Atemwegserkrankungen an den Neckar-Odenwald-Kliniken

  • Ärztlicher Direktor Dr. Rüdiger Mahler ging auf die Situation in den Neckar-Odenwald-Kliniken im Bereich der Atemwegserkrankungen ein.
  • Der Chefarzt spricht nicht mehr von „Corona-Situation“. Denn es spielen auch die Virusgrippe und die Rhinoviren bei Atemwegserkrankungen eine Rolle.
  • Wegen gestiegener Fallzahlen habe sich der Druck auf die Isolationsstationen der Neckar-Odenwald-Kliniken erhöht. „Wir kommen mit den beiden Stationen aus“, sagte der Arzt.
  • Eine allgemeine Maskenpflicht an den Kliniken sei derzeit nicht geplant. „Wir werden die Situation regelmäßig neu bewerten“, kündigte der Ärztliche Direktor an. mb

Pflegedienstleiter Kurt Böhrer bezeichnete die neue Pflegepersonaluntergrenzen- und die Pflegebemessungs-Verordnung als „Bürokratie-Monster“. Man müsse täglich erfassen, wie viele Patienten um 12 und um 24 Uhr auf den Stationen vorhanden seien und deren Pflegeaufwand nach 16 Kriterien einschätzen. Diese Zahlen müsse man monatlich melden. „Wir brauchen pro Station eine zusätzliche Pflegekraft, die das übernimmt“, sagte Böhrer.

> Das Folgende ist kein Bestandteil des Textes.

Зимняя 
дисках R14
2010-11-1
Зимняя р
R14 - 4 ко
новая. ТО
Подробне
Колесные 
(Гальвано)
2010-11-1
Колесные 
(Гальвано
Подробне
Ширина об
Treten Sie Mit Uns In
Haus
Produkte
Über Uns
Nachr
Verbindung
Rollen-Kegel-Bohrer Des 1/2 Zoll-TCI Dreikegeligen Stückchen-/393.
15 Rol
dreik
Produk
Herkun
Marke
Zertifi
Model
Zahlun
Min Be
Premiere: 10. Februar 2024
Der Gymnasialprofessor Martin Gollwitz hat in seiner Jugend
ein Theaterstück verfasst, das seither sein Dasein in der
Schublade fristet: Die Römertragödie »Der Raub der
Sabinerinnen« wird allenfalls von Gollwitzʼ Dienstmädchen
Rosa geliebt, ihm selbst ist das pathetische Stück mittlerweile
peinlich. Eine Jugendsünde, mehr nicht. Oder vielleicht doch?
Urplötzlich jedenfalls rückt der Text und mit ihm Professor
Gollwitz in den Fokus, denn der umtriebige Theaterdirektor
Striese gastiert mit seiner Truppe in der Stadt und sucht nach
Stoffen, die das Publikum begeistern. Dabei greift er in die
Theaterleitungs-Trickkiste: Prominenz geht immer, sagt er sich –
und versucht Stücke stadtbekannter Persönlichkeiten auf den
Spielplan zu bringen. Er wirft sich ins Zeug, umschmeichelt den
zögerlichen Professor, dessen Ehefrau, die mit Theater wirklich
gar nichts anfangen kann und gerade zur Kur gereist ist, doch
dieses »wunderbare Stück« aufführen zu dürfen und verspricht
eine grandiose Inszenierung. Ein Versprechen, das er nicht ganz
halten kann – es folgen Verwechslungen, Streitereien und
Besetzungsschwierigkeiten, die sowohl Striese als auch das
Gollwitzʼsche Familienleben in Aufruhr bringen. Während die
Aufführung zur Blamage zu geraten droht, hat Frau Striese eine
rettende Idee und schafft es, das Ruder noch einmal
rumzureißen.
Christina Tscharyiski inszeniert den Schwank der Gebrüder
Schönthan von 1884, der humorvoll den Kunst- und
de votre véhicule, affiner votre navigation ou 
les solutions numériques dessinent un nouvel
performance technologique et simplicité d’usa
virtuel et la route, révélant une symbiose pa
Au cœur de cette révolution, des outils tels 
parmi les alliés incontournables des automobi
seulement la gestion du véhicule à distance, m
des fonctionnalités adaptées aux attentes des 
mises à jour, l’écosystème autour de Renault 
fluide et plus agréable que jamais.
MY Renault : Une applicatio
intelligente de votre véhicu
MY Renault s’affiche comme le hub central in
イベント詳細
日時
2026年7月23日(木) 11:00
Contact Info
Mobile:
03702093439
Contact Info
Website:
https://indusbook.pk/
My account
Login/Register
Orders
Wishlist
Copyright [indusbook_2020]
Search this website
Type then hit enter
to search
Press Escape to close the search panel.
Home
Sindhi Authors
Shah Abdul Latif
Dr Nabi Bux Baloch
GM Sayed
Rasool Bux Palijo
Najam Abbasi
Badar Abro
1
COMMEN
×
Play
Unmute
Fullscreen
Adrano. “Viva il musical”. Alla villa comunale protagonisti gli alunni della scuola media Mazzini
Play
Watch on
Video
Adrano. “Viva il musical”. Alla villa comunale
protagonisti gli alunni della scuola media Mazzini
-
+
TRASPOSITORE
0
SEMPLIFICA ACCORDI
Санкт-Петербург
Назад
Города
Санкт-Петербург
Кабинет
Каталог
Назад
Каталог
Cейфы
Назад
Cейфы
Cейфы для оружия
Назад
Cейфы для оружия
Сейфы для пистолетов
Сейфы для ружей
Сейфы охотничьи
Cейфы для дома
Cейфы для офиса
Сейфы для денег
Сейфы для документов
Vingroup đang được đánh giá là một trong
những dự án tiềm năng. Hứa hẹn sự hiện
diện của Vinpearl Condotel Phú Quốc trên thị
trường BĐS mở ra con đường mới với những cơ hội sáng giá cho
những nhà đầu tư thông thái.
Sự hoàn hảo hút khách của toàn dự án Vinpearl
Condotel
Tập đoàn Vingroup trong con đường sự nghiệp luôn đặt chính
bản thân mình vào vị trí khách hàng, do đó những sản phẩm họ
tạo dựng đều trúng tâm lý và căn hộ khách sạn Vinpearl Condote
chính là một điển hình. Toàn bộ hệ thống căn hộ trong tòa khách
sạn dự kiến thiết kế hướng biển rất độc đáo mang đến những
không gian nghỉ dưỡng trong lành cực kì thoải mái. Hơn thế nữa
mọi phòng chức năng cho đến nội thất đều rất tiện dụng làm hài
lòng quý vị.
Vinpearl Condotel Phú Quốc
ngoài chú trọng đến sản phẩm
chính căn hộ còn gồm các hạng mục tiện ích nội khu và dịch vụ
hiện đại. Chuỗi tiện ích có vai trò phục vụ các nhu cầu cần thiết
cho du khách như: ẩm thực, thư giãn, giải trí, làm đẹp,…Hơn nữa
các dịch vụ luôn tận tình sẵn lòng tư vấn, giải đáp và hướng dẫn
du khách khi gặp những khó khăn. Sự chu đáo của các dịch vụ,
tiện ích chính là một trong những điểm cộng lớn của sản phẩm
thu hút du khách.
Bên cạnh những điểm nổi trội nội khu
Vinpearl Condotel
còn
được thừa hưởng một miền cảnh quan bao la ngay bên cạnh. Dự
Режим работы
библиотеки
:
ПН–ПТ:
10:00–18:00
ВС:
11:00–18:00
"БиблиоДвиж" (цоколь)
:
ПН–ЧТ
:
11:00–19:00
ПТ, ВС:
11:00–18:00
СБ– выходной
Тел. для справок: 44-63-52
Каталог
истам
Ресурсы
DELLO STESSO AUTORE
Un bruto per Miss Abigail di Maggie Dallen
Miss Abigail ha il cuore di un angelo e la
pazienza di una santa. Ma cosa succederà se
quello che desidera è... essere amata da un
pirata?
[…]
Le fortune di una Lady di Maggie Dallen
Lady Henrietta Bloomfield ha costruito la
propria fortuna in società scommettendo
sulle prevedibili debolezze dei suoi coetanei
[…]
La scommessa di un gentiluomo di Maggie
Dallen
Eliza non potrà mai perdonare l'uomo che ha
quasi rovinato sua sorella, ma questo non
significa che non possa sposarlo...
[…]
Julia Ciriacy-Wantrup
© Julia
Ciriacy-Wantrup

Herausforderung Digitalisierung

Auch die zunehmende Digitalisierung stellt die Klinik-Verantwortlichen vor Herausforderungen. Mitarbeiter müssten geschult werden. Und EDV-Dienstleister seien so sehr mit Arbeit ausgelastet, dass sie vor Jahresende kein Angebot abgeben, stellte Frank Hehn fest.